The presence of 1F7 idiotype on such a diverse set of antiviral antibodies illustrated that B cells expressing Ab2 recognizing the 1F7 idiotype had very high connectivity within the B cell repertoire. Such high connectivity would tend to suppress activation of the regulatory Ab2-bearing B cells and favor assumption of clonal dominance by the responding 1F7 idiotype+ B cells.

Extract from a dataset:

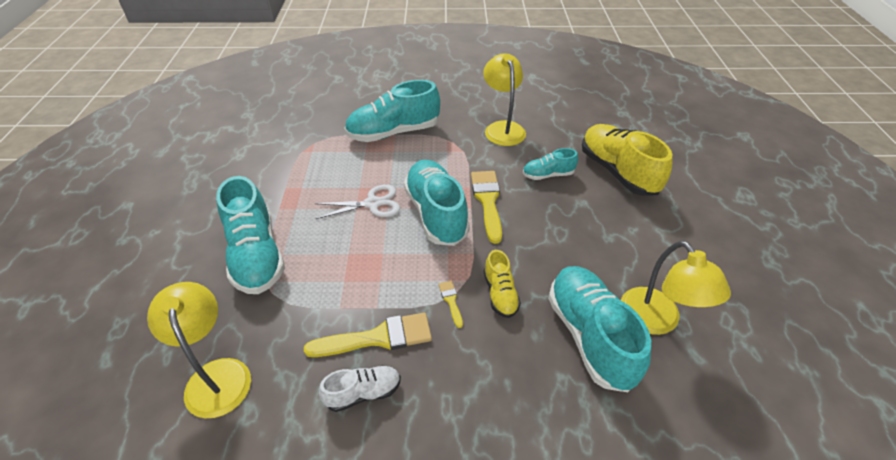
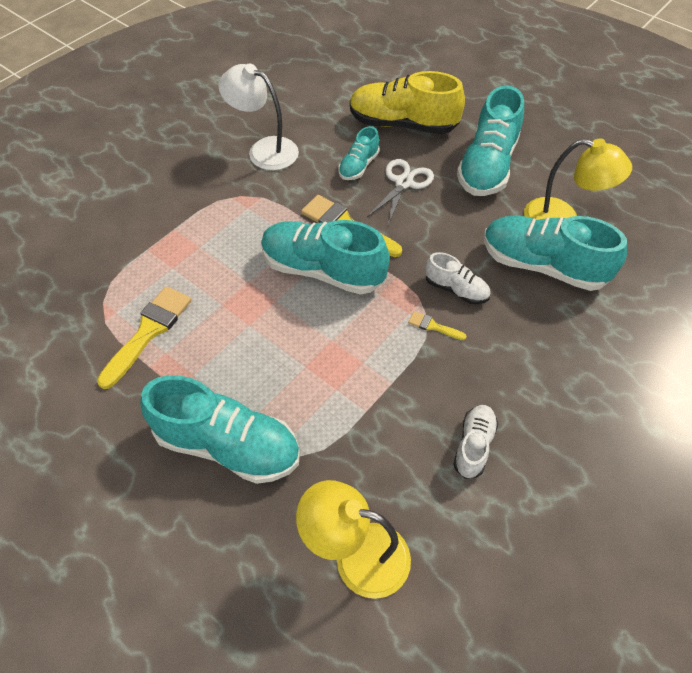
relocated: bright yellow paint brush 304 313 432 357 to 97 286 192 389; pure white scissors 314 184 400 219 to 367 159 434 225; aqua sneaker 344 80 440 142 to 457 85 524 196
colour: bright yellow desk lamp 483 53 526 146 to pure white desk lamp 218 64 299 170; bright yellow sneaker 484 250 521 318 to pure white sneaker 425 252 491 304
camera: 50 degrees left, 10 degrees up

A somewhat analogous situation was previously reported with regard to the 16/6 idiotype, which unlike 1F7 is associated with a particular heavy chain V gene family. The 16/6 idiotype was first defined on a monoclonal anti-DNA antibody and later on other auto-antibodies and anti-microbial antibodies. Expression of this idiotype is associated with systemic lupus erythematosus (SLE) in humans and injection of antibodies bearing this idiotype into mice induced SLE-like symptoms. Pathogenic immune complexes in both situations contain 16/6 idiotype+ antibodies, fueling speculation that 16/6 can act as a pathogenic idiotype to perturb the regulatory network in such a way as allows autoimmunity to develop.
However, the probability of chronic pathogens evolving determinants on so many individual proteins to take advantage of this structural feature of B cell networks seems remote. One alternative possibility is that the initial antibody response to HIV gp120 represents a special case, by virtue of gp120 acting as a B cell super-antigen. Investigators showed that gp120 binds a broad set of immunoglobulin molecules based on the heavy chain V gene family expressed. Such polyclonal activation would assure activation of clones expressing the 1F7 Idiotype and the high connectivity of the potential regulatory anti-idiotype would free the 1F7+ B cells to establish clonal dominance.

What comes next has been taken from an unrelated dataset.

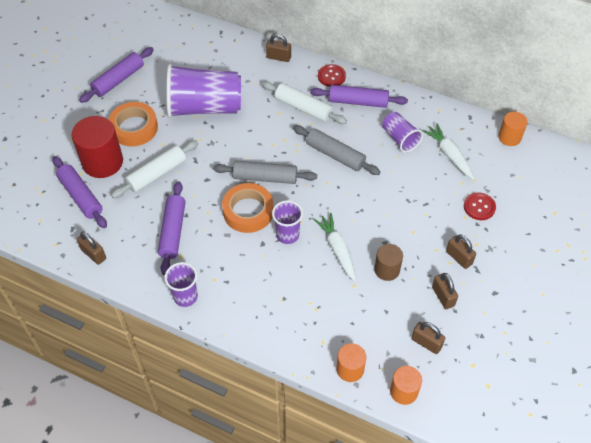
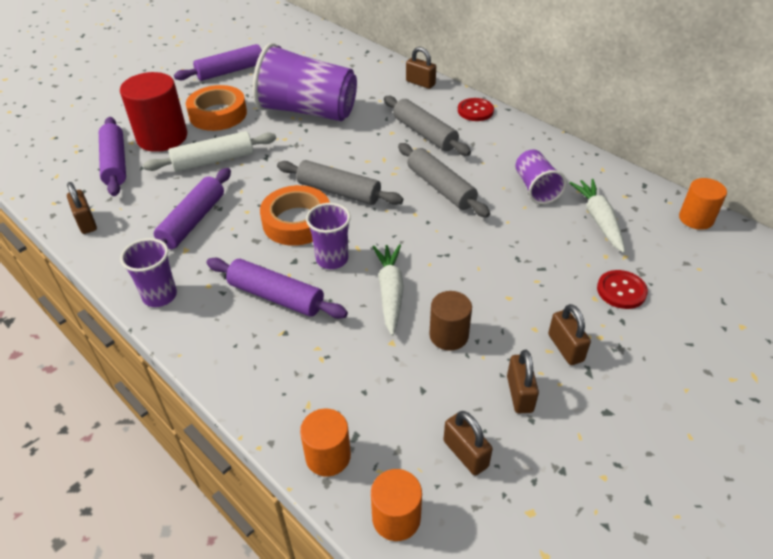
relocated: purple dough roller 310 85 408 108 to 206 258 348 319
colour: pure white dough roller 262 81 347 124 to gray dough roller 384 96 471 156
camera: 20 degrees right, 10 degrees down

This proposed pattern of idiotypic focusing could have adaptive as well as negative implications for the immune system. While freezing potential neutralizing antibody responses against a mutating pathogen is clearly a disadvantage, localizing chronic B cell activation within a limited region of idiotypic space could protect against immunopathology and leave a more extensive B cell repertoire free to respond against unrelated pathogens. It remains to be determined how widespread 1F7 idiotype expression is on antibodies against other chronic pathogens and on autoantibodies.
What is needed in the art are additional methods for diagnosis, monitoring and treatment of Hepatitis C virus related disease which improve the immunologic response to the variations in the infectious variant and prevents chronic infection.